Indxx and Infrastructure Capital Advisors team up on REIT preferred stock ETF

Feb 8th, 2017 | By | Category: Alternatives / Multi-Asset

Following the launch of the Indxx REIT Preferred Stock Index, Indxx  has licensed the new benchmark to New York-based ETF provider Infrastructure Capital Advisors to underlie the InfraCap REIT Preferred ETF (NYSE: PFFR).

Indxx and Infrastructure Capital Advisors team up on REIT preferred stock ETF

The InfraCap REIT Preferred ETF (NYSE: PFFR) provides exposure to high yielding, liquid preferred securities issued by real estate investment trusts (REITs) listed in the US.

The Indxx REIT Preferred Stock Index provides exposure to high yielding, liquid preferred securities issued by real estate investment trusts (REITs) listed in the US. It includes a diversified combination of mortgage, office, hotel, healthcare, and retail REITs, among others.

Preferred shares have both equity- and bond-like characteristics, falling between company debt and common stock in the seniority of the firm’s capital structure. They generally pay a regular fixed or floating dividend, making the security’s price sensitive to changes in interest rates. Although dividends may be suspended by the company’s board without the risk of default, REIT preferred shares tend to be cumulative in that unpaid amounts are accrued until the dividend is reinstated.

While the equity-like nature of the security characterises it as a perpetual investment, most preferred shares do have an embedded callable feature, exercisable after a specified time period. This tends to lead to a cap on the potential appreciation of the security’s price. To limit the effect of such embedded options, the index only holds securities with a yield to worst of 3% or more. As of 1 January 2017, the underlying index showed a 30-day SEC yield of 6.8% and an average yield-to-worst of 6.7%.

To be included in the ETF’s underlying index, constituents must have a minimum $75m market capitalization, and an average monthly trading volume of 250,000 shares over the past six months.

Preferred securities in the index may include floating and fixed-rate preferred securities, callable preferred securities, cumulative and non-cumulative preferred securities, convertible preferred securities, trust preferred securities and depositary preferred securities. Constituents are weighted by modified market capitalization.

Indicative of the high income potential of the ETF to investors, as of 1 January 2017, the weighted average trailing twelve-month dividend yield of the index’s 31 constituents was 6.8%.

“Indxx is excited to have worked with our partners at InfraCap to identify a growing, high-quality yield opportunity in the REIT space and effectively target it via an index-based approach” said Rahul Sen Sharma, Partner at Indxx. “We look at it as another example of how we seek to distinguish ourselves as a custom index provider that adds value throughout the index development process.”

Investors should note however that income received from REIT preferred shares are generally not considered ‘qualified’ dividends and are thus not subject to preferential tax treatment like common dividends would be.

Jay D. Hatfield, Co-founder and CEO of InfraCap, commented on the launch, saying: “PFFR is the latest ETF to offer exposure to the REIT industry after S&P added REITs as the 11th sector in the S&P 500 and allows investors to invest in the real estate industry without having to select individual preferred securities. We also believe PFFR will be extremely attractive to investors looking for income in a yield-stretched market.”

Top holdings in the ETF include VEREIT (10.9%), WellTower (10.1%), Alexandria Real Estate (6.2%), Felcor Lodging Trust (6.0%) and National Retail Properties (5.3%).

Using back-tested data from 31 March 2004, the index has returned 8.0% per annum to the start of 2017.

The InfraCap REIT Preferred ETF has a total expense ratio (TER) of 0.45%.

While the InfraCap ETF is the first to track preferred shares exclusively from US-listed REITs, there are a number of existing ETFs tracking the broader preferred share market.
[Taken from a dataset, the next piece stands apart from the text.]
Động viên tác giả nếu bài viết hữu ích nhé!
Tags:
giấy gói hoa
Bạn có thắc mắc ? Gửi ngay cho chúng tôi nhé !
The largest are the:

iShares US Preferred Stock ETF (NYSE: PFF)

Holding $17.0bn in assets under management (AUM), the ETF offers passive exposure to the broad US preferred share market, including both investment grade and speculative grade issues. Underlying the ETF is the S&P US Preferred Stock Index which consists of 299 constituents with a majority exposure in banking firms (42.1%) and diversified financials (19.2%) while real estate firms make up 11.1% of the index. The ETF is yielding 6.4% and has a TER of 0.47%.

PowerShares Preferred Portfolio ETF (NYSE: PGX)

With $4.4bn in AUM, the ETF tracks the BofA Merrill Lynch Core Plus Fixed Rate Preferred Securities Index, providing exposure to 254 fixed rate US dollar-denominated preferred securities issued in the US market. Financials make up the largest sector weighting at 79.0% with real estate coming in second at 9.1%. The yield of the fund is 5.7% and its TER is 0.50%.